After an internal investigation showed that nurses spent only two-and-a-half to three hours on patient care during a 12-hour shift, and that much of their time was spent on activities that could be done by other staffers, Novant Health brought together a group of nurses to further investigate the issue and find a solution, Becker’s Hospital Review reports.
The nurse investigator group identified four major activities that accounted for most of nurses’ time away from patients’ rooms: including finding supplies; obtaining medications; care planning; and preparing paperwork required for admitting patients. Novant, based in Winston-Salem, North Carolina, then set a goal of having nurses spend 70 percent of their time in a patient's room, reducing the amount of time spent on these tasks.
"Over the course of the last three years following that, we've worked on care team models that included having the nurse define what the top of their license performance would look like," Sallye Liner, Novant's chief clinical officer, tells Becker’s. "It was clear that we would need a team of people wrapped around nurses to make sure all of the needs of the patient were met."

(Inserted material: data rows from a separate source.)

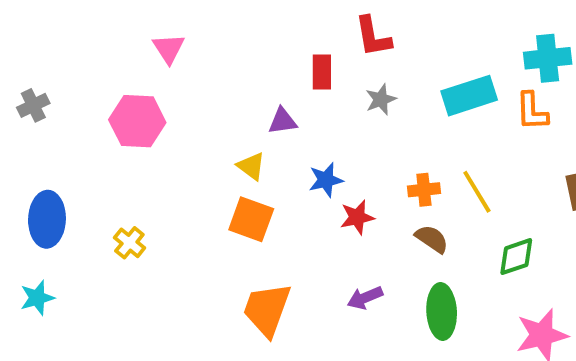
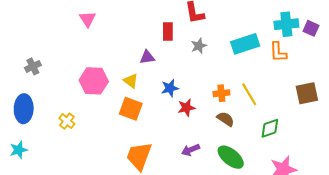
gray cross: (33, 105) -> (33, 66), moved
pink hexagon: (137, 121) -> (94, 81), moved
green ellipse: (442, 311) -> (231, 157), turned -48

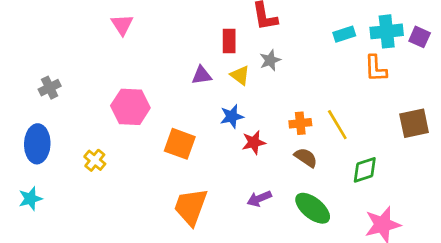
cyan rectangle: (245, 44) -> (344, 34), moved, size x0.6
yellow triangle: (131, 81) -> (240, 75), moved

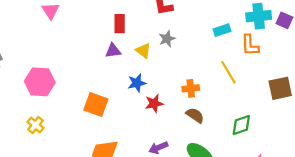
cyan rectangle: (344, 34) -> (222, 30), moved
red rectangle: (229, 41) -> (120, 24), moved
pink hexagon: (130, 107) -> (40, 82), moved
yellow line: (337, 125) -> (228, 72), moved
yellow cross: (95, 160) -> (35, 125), moved

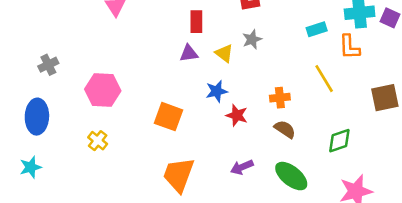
red star: (154, 103) -> (237, 115), turned 30

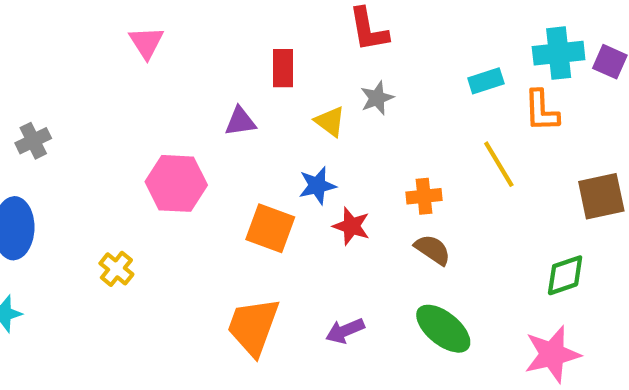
purple triangle: (189, 53) -> (240, 121), moved
pink hexagon: (103, 90) -> (176, 183), moved
orange square: (169, 117) -> (270, 228), moved
green diamond: (339, 141) -> (565, 275), moved
purple arrow: (242, 167) -> (345, 331), moved

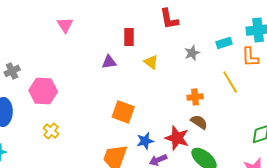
gray star: (377, 98) -> (192, 53), moved
pink hexagon: (176, 183) -> (43, 91), moved
blue star: (317, 186) -> (145, 141), moved
red star: (351, 226) -> (177, 138), moved, size x1.4

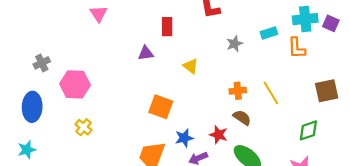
yellow triangle: (151, 62) -> (191, 66), moved
yellow line: (230, 82) -> (271, 93), moved
red star: (177, 138) -> (218, 135), size x0.7

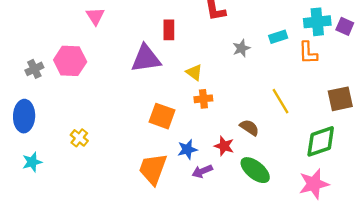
purple triangle: (146, 53) -> (146, 59), size x1.8
pink hexagon: (75, 84) -> (70, 61), moved
orange cross: (238, 91) -> (203, 99), moved
green diamond: (308, 130) -> (321, 141), size x1.4
cyan star: (27, 150) -> (32, 162), moved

Novant hired certified nursing assistants to perform many of the activities that had been taking nurses away from patients’ rooms. The system also implemented electronic medical records and placed monitors in patients' rooms to save time in documentation. Other changes included pharmacy techs delivering medications to patient rooms instead of nurses having to hunt them down for each patient.
Novant has implemented changes in all of its 15 hospitals and found that nurses now spend 72 percent of their time in patient rooms. Novant saw reductions in falls and infections and increases in patient satisfaction. Turnover rates among nurses have also declined, thanks to the changes, Liner tells Becker’s.